Hired shale patchers are reaping the rewards of a tight market for workers and equipment as oil drillers expand production. Miller has warned that energy companies that don’t yet have equipment leased out could be in trouble until next year.

Halliburton boosted sales by more than a third to $5.4 billion, led by North America, which had the best revenue in three years.

“In North America, I see revenue continuing to grow – growth rates for calendar positions are stronger than I’ve ever seen at this time of year,” said Miller.

Larger rival SLB, which changed its name from Schlumberger on Monday, posted its best profit in seven years last week as a surge in service prices and increased activity spread out of the United States and Canada into other markets. international School. Baker Hughes Co., the No. 3 oilfield contractor, kicked off the industry’s earnings season Oct. 19 by beating expectations. Baker Hughes said fourth-quarter earnings per share will increase by 50% on a sequential basis.

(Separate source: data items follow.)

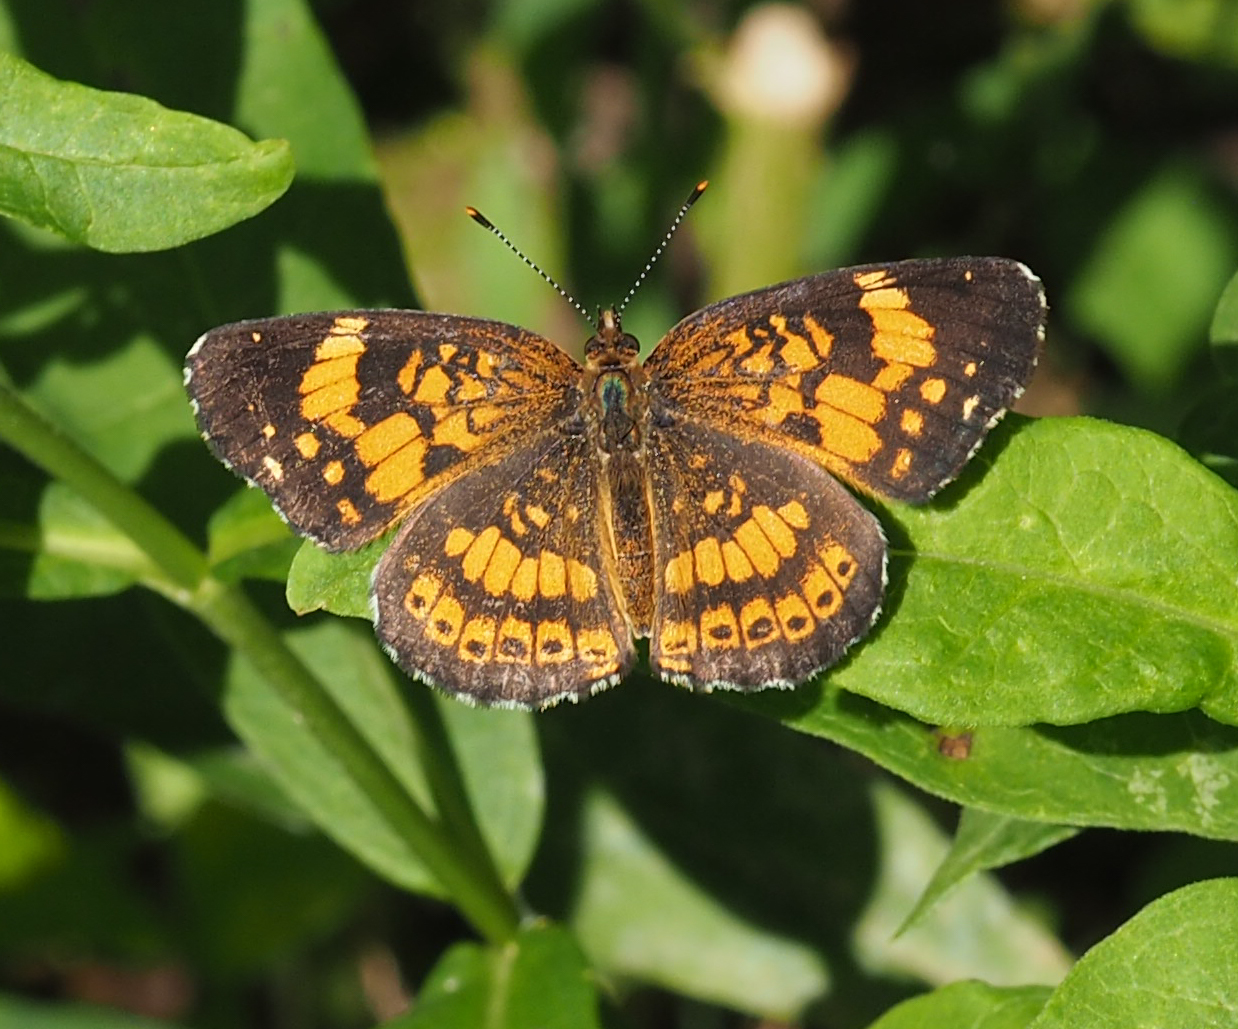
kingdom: Animalia
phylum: Arthropoda
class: Insecta
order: Lepidoptera
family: Nymphalidae
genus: Chlosyne
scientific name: Chlosyne nycteis
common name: Silvery checkerspot
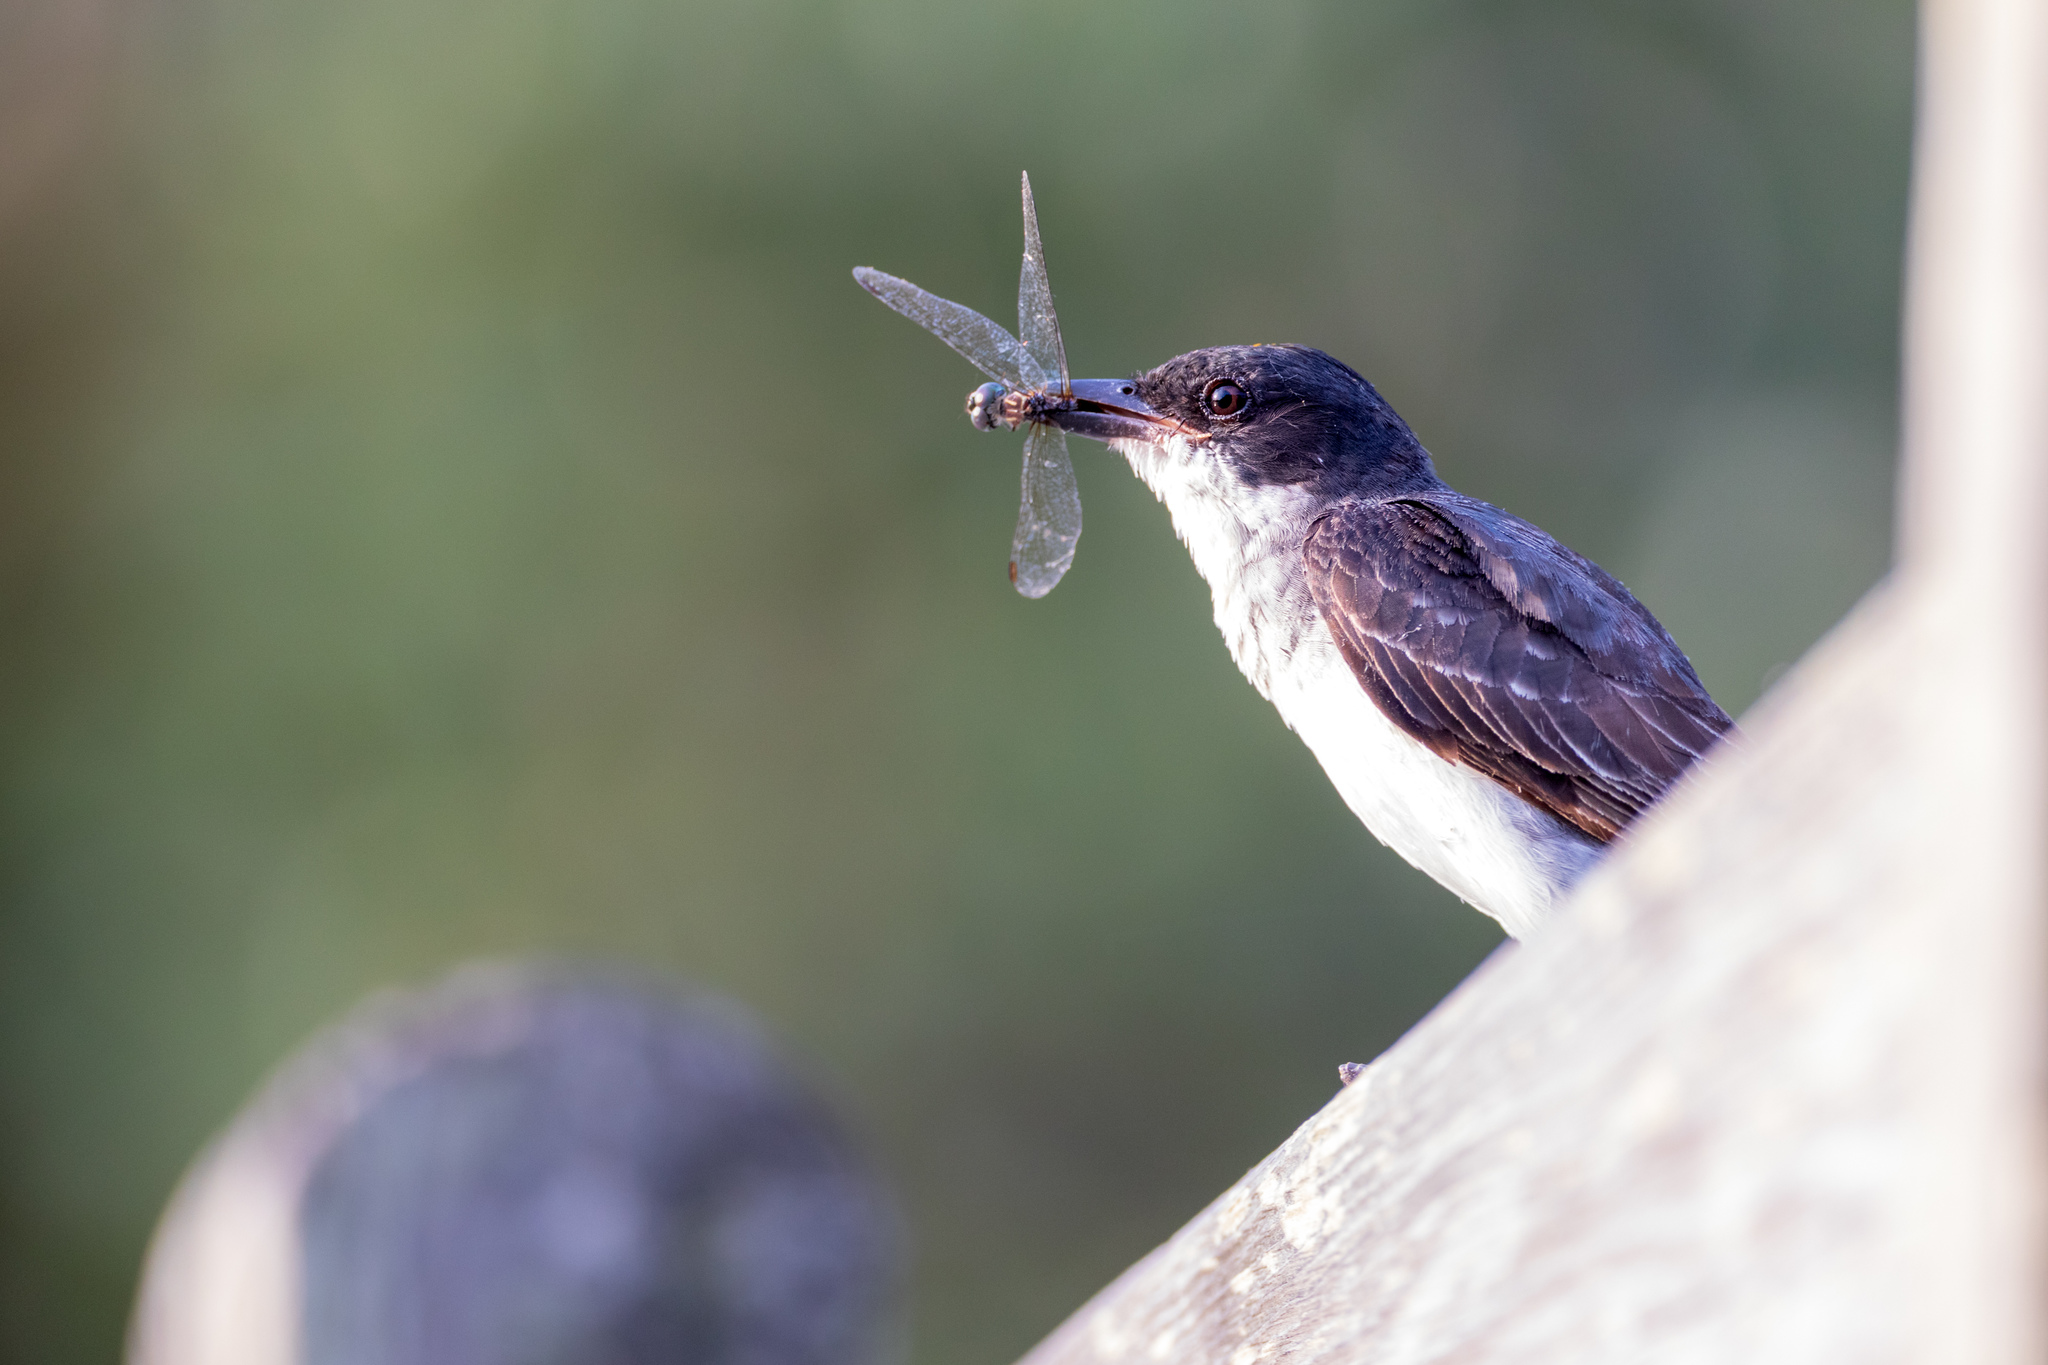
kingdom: Animalia
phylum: Chordata
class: Aves
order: Passeriformes
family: Tyrannidae
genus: Tyrannus
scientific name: Tyrannus tyrannus
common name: Eastern kingbird
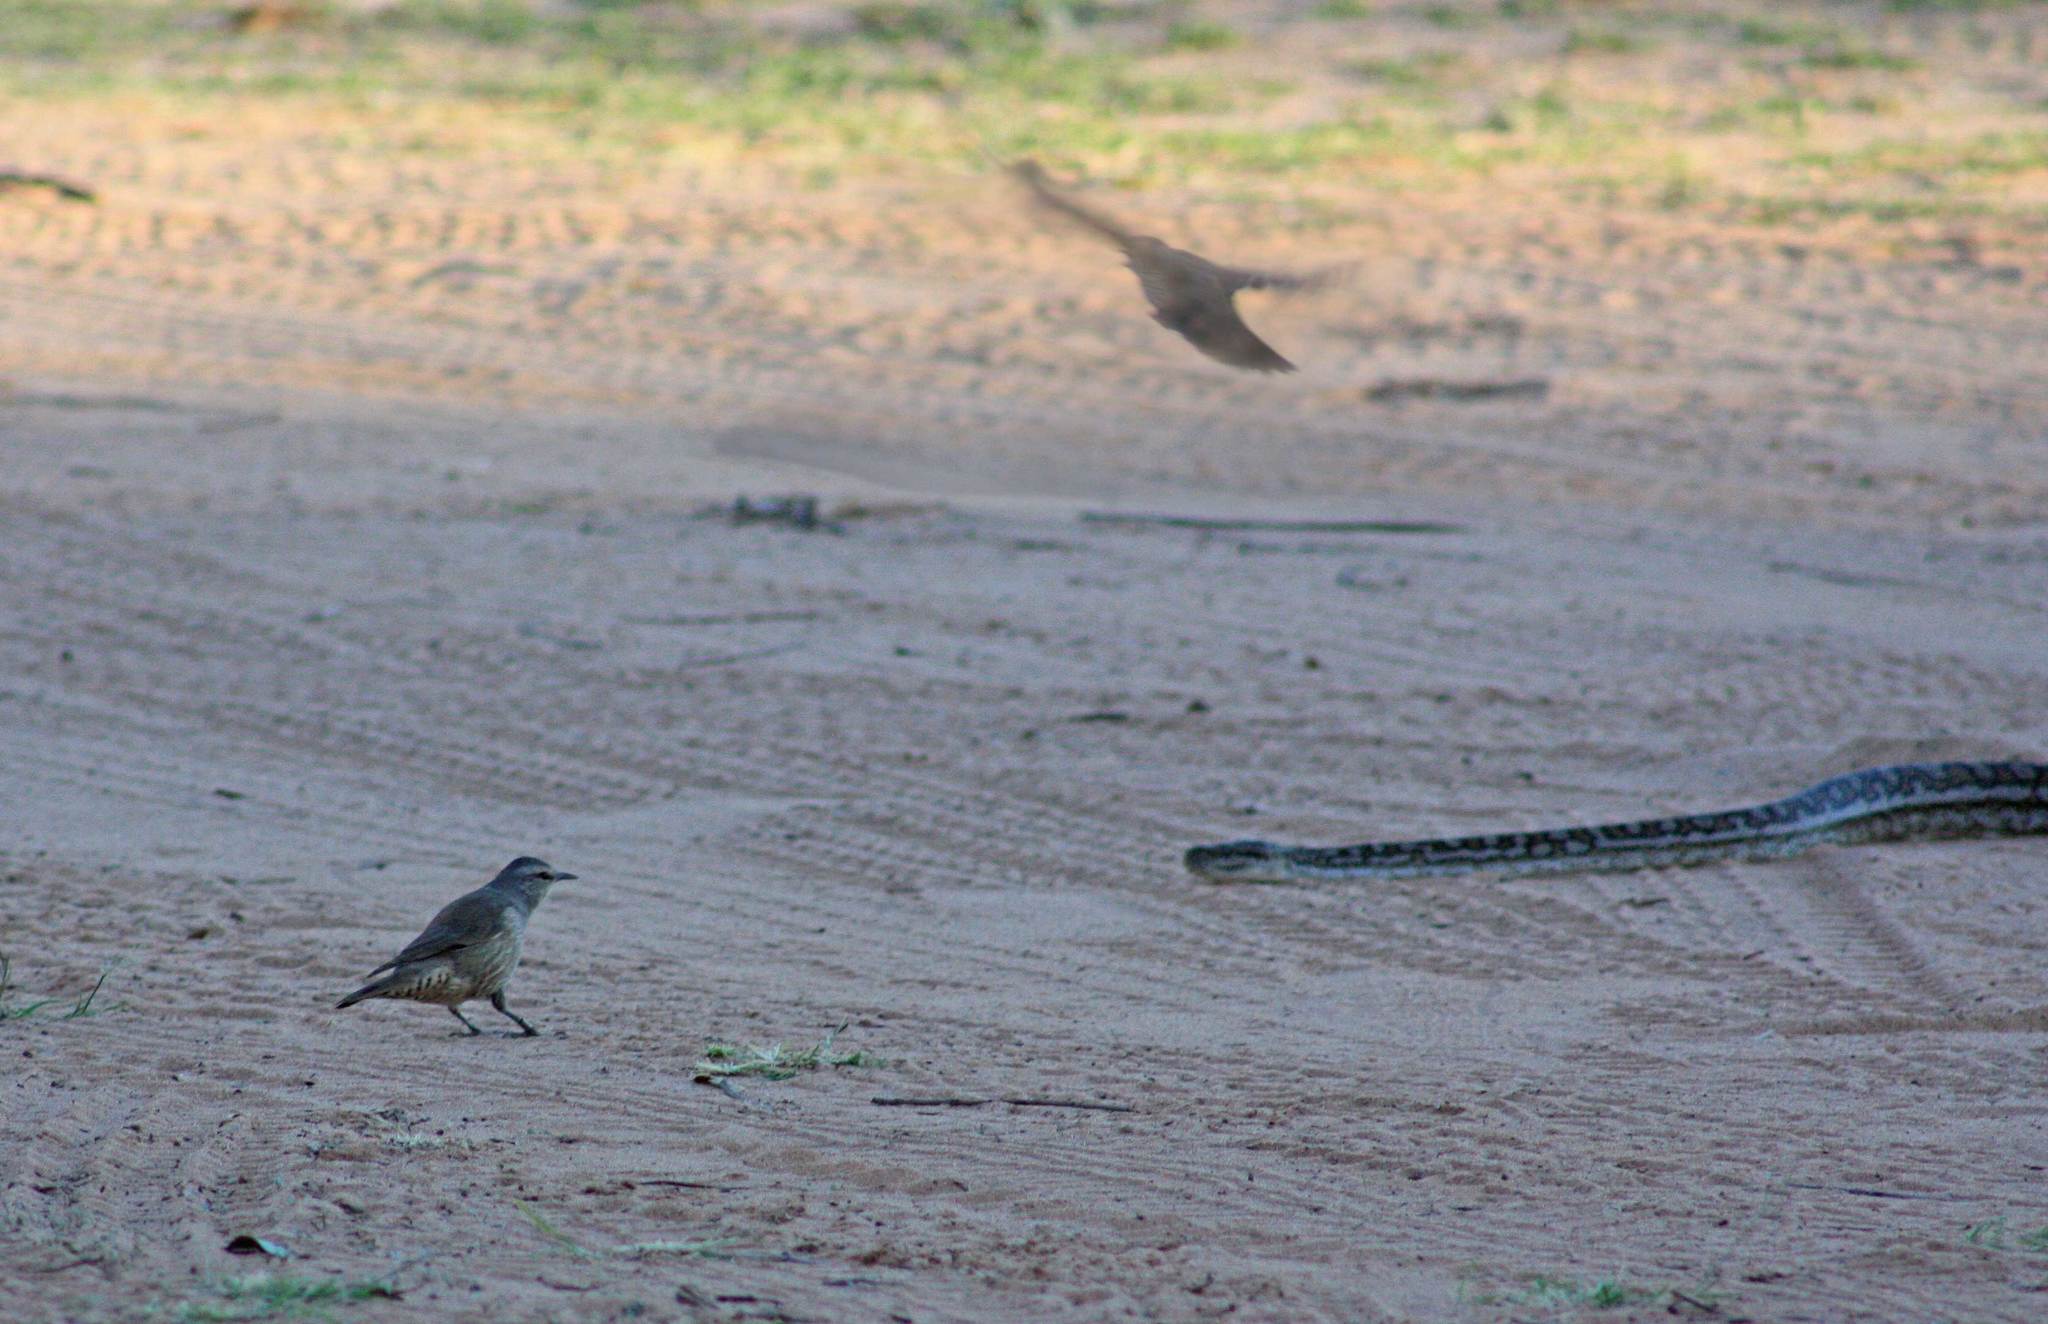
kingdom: Animalia
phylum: Chordata
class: Squamata
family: Pythonidae
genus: Morelia
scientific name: Morelia spilota
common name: Carpet python
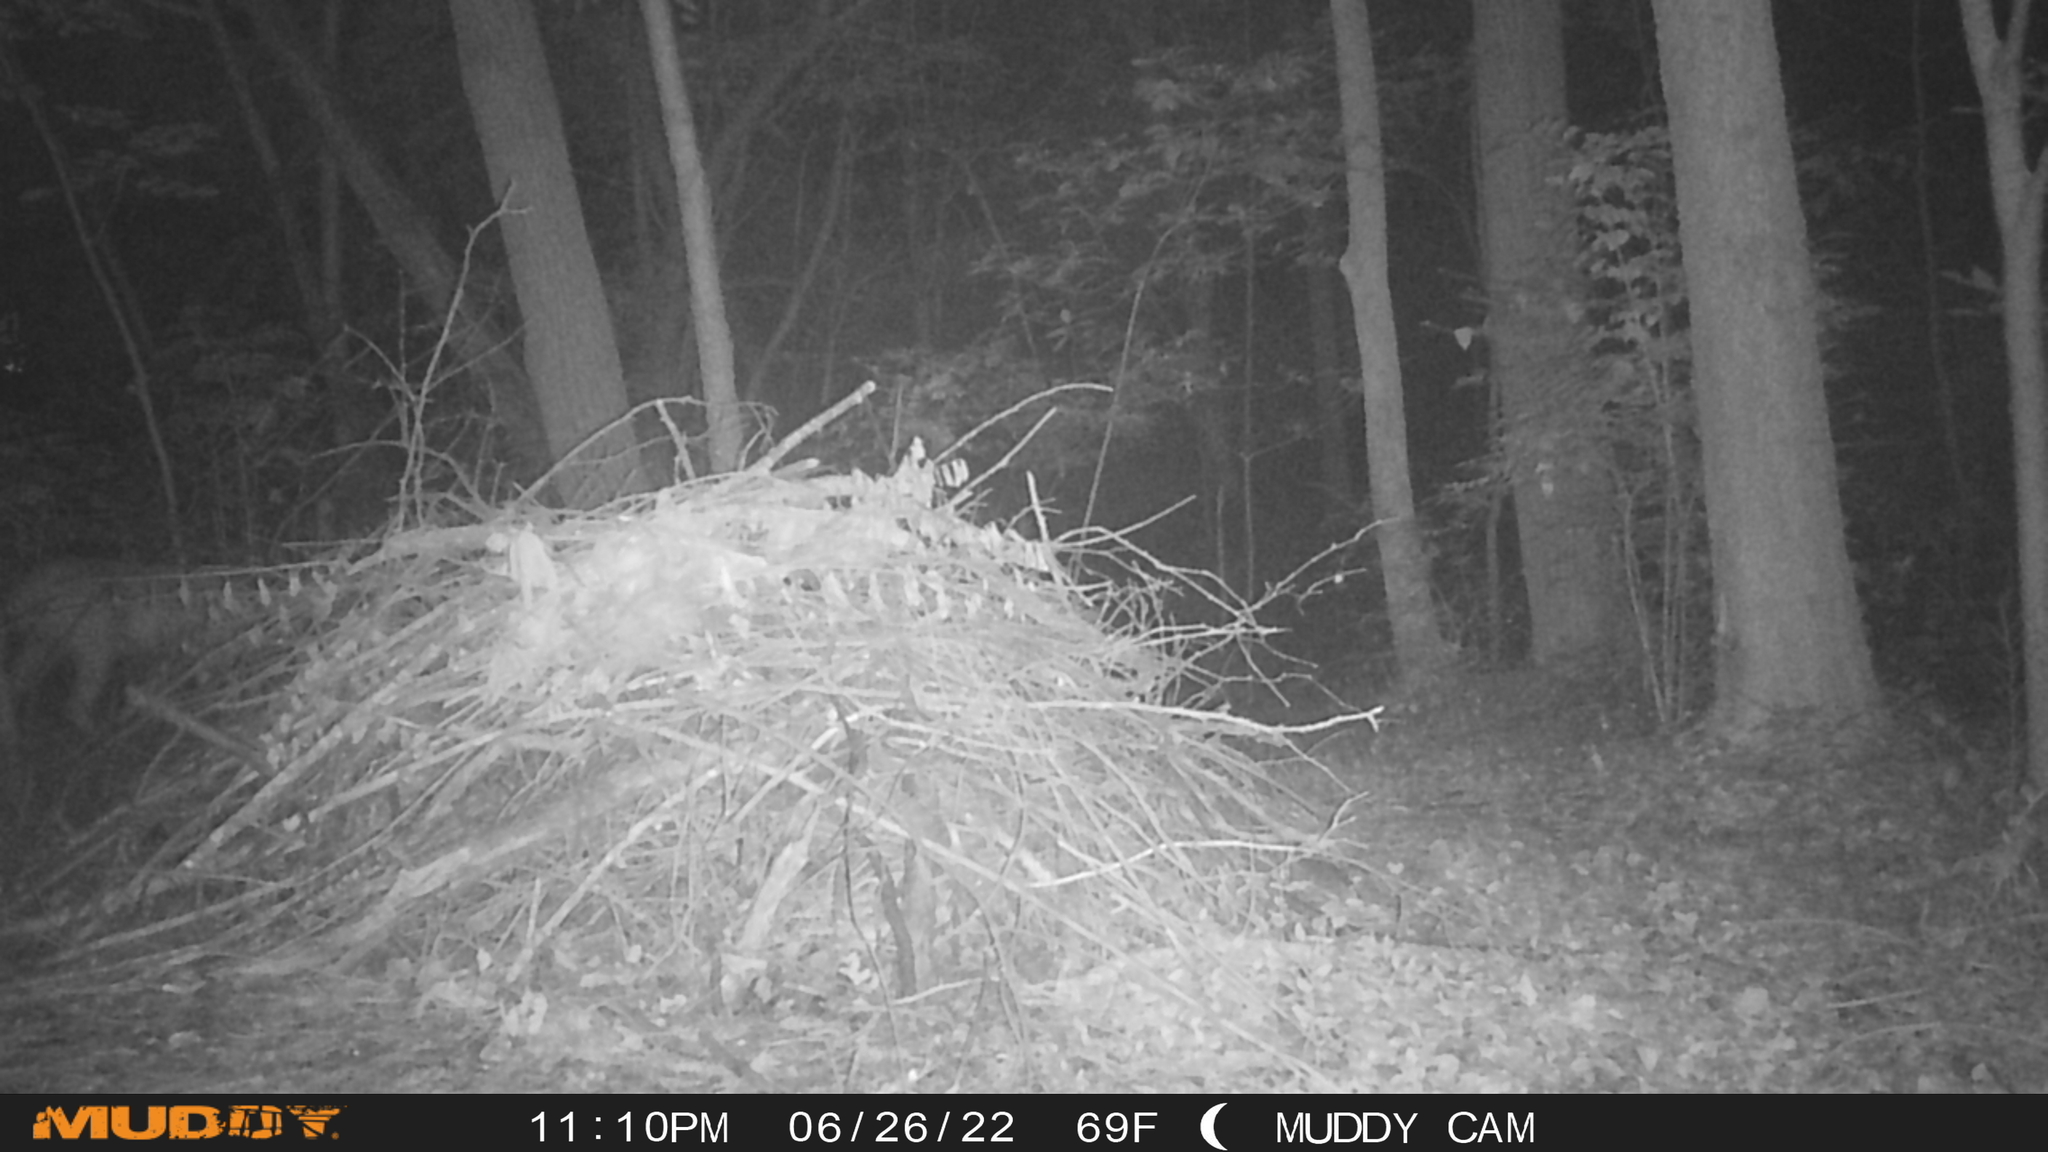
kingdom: Animalia
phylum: Chordata
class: Mammalia
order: Artiodactyla
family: Cervidae
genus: Odocoileus
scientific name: Odocoileus virginianus
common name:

In a complete reversal from just a few years ago, Halliburton currently spends 80% of its fleet production efforts in Duncan, Okla., on refurbishment and just 20% on new construction. It’s an example of how oilfield service providers are manipulating equipment supply growth to increase the prices they can charge. According to research by Kimberlite International Oilfield Research, the total cost of mining is expected to increase by 27% this year.

Last month, Halliburton announced it had completed the sale of its business in Russia to a group of former employees based in the country. Baker Hughes is also working to finalize the sale of its oilfield services business before the end of the year, while SLB says its unique company structure allows it to continue working in Russia without breaking the bank. violate sanctions.